原文节选 »

☆ ☆ ☆

1.3 AD病理改变影响microRNA正常表达

Sierksma的团队[17]检测APPtg (APPswe/PS1L166P)小鼠和TAUtg (THY-Tau22)小鼠海马区的miRNA变化，发现6种miRNA (miR-10a-5p,miR-142a-5p, miR-146a-5p,miR-155-5p,miR-211-5p,miR-455-5p)都上调，并且其中4个(miR-142a-5p、miR-146a-5p、miR-155-5p和miR-455-5p)在AD患者脑组织海马区也发生改变，然而，在其野生型幼鼠(APPwt和TAUwt)中上调这些miRNA并不会引起与AD相关的认知障碍，说明Aβ和tau蛋白会干扰神经中某些miRNA的正常调控功能。大量研究[18,19]分析了AD患者大脑中miRNA的表达水平，发现海马、额叶皮质、小脑、脑脊液等脑组织中miRNA表达水平会随着AD的进展而改变。

2 体外实验证实调节microRNA表达可以改善认知损伤

Duan等[20]在AD小鼠模型中发现miR-25通过核因子E2相关因子2(nuclear factor erythroid-2-related factor 2，Nrf2)信号通路下调Krtippel样转录因子(krtippel-like transcription factor，KLF2)，加重海马神经元损伤，促进细胞凋亡，但同时miRNA也可以具有保护神经组织的作用，如Yang等[21]对注射Aβ25-35的模拟AD大鼠进行研究发现miR-196a下调，向AD大鼠注射miR-196a可以改善AD大鼠的认知功能障碍，并且上调的miR-196a通过下调LRIG3激活PI3K/Akt通路，减轻海马组织神经元损伤，改善AD的认知损伤。Kumar等[22]通过荧光素酶报告基因检测证实了miR-455-3p与APP基因的3′UTR结合，继而在转染miR-455-3p的突变APP细胞中发现突触基因的mRNA和蛋白水平均升高，线粒体数量减少，但线粒体长度增加，并观察到miR-455-3p可降低线粒体分裂蛋白(DRP1和FIS1)的表达，增加融合蛋白(OPA1、Mfn1和Mfn2)的表达。基于这些观察，作者猜想miR-455-3p可以调控APP，并对突变的APP诱导的AD线粒体和突触异常具有保护作用。

☆ ☆ ☆

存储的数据
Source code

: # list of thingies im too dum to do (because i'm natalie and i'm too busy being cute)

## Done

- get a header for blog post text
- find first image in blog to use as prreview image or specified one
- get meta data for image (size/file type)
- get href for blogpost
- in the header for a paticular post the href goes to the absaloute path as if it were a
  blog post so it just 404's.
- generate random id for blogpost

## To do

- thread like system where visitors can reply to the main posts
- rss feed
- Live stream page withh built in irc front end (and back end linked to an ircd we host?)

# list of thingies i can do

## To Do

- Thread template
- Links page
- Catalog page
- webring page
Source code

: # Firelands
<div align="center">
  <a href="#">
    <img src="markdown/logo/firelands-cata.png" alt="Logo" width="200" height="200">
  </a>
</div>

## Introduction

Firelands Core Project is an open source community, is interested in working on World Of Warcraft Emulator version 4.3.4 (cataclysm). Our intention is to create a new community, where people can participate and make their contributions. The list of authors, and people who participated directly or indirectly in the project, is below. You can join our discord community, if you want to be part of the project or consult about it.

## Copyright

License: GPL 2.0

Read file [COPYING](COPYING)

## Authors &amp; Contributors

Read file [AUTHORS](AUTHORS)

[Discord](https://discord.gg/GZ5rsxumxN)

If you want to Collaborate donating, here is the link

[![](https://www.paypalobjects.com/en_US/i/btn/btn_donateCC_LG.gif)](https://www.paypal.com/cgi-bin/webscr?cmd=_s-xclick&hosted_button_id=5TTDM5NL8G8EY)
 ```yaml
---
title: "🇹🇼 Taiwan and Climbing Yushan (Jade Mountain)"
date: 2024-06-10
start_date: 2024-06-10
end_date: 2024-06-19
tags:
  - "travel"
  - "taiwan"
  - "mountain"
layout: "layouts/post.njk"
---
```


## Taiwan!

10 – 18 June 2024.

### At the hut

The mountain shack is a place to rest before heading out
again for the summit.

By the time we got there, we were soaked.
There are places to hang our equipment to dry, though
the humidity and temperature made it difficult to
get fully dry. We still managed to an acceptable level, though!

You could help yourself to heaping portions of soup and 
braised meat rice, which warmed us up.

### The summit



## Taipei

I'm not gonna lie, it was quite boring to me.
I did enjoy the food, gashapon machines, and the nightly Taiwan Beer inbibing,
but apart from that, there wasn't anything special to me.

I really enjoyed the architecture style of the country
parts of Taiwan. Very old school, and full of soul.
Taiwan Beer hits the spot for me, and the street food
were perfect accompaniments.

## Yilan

☆ ☆ ☆

练习要求 »
[1] 在关于阿尔茨海默病与microRNA的原文节选中，Yang等向注射Aβ25-35的模拟AD大鼠注射了哪种miRNA来改善其认知功能障碍？
[2] 请接着关于阿尔茨海默病与microRNA的原文节选最后一句往下写。
这些数据行与原文节选的内容毫无关联。

参考答案 »
[1] miR-196a。

[2]
Zhao的研究组[15]在原代培养的应激性人类神经胶质细胞(human neuroglial cell，HNG细胞)中发现TREM2下调，添加一种AM-34a可以将TREM2的下调挽救至稳态水平，抗miRNA(adeno-associated viral vector, AM)在提高我们对炎症性神经退行性疾病发病机制的认识和制定有效的基于AM的治疗策略方面的潜力可能是巨大的。在散发性AD患者新皮质和应激性HNG细胞原代共培养中[23-25]，促炎miR-146a均显著上调，在初步实验中，利用病毒载体传递(adeno-associated viral vector, AVV)系统进行抗miR-146a(AM-146a)的治疗策略，可以提高衰老5xFAD AD模型小鼠的认知功能。

3 通过外泌体可以提高microRNA的检测率

研究发现外泌体可以保留神经细胞分泌的形态学，其中包括分泌的miRNA，故通过外泌体可以提高miRNA的检测率，为进一步研究提供便利。外泌体[26,27]是一种从所有细胞中脱落的内胚体衍生的小泡，含有原细胞的各种分子成分，包括脂类、蛋白质和核酸，这些成分随细胞的健康状况和病理状态而变化。神经细胞[26]能够在生理和病理条件下分泌外泌体，其中核酸和蛋白质的变化能够作为某种状态的功能表征，外泌体可以保留神经细胞分泌的形态学这一特征使得外泌体介导的miRNA成为AD的一个重要的生物标志物。神经系统源性外泌体(neuronal derived-exosomes，NDEs)[28]可通过免疫吸附方法分离并使用ELISA从血浆中测得。这种对外泌体亚群的创新性分离[29]引起人们对使用NDEs作为AD等神经退行性疾病的生物标志物的兴趣，从血浆样本中富集NDEs的能力使得分析与AD发病机制相关的多种神经递质蛋白成为可能。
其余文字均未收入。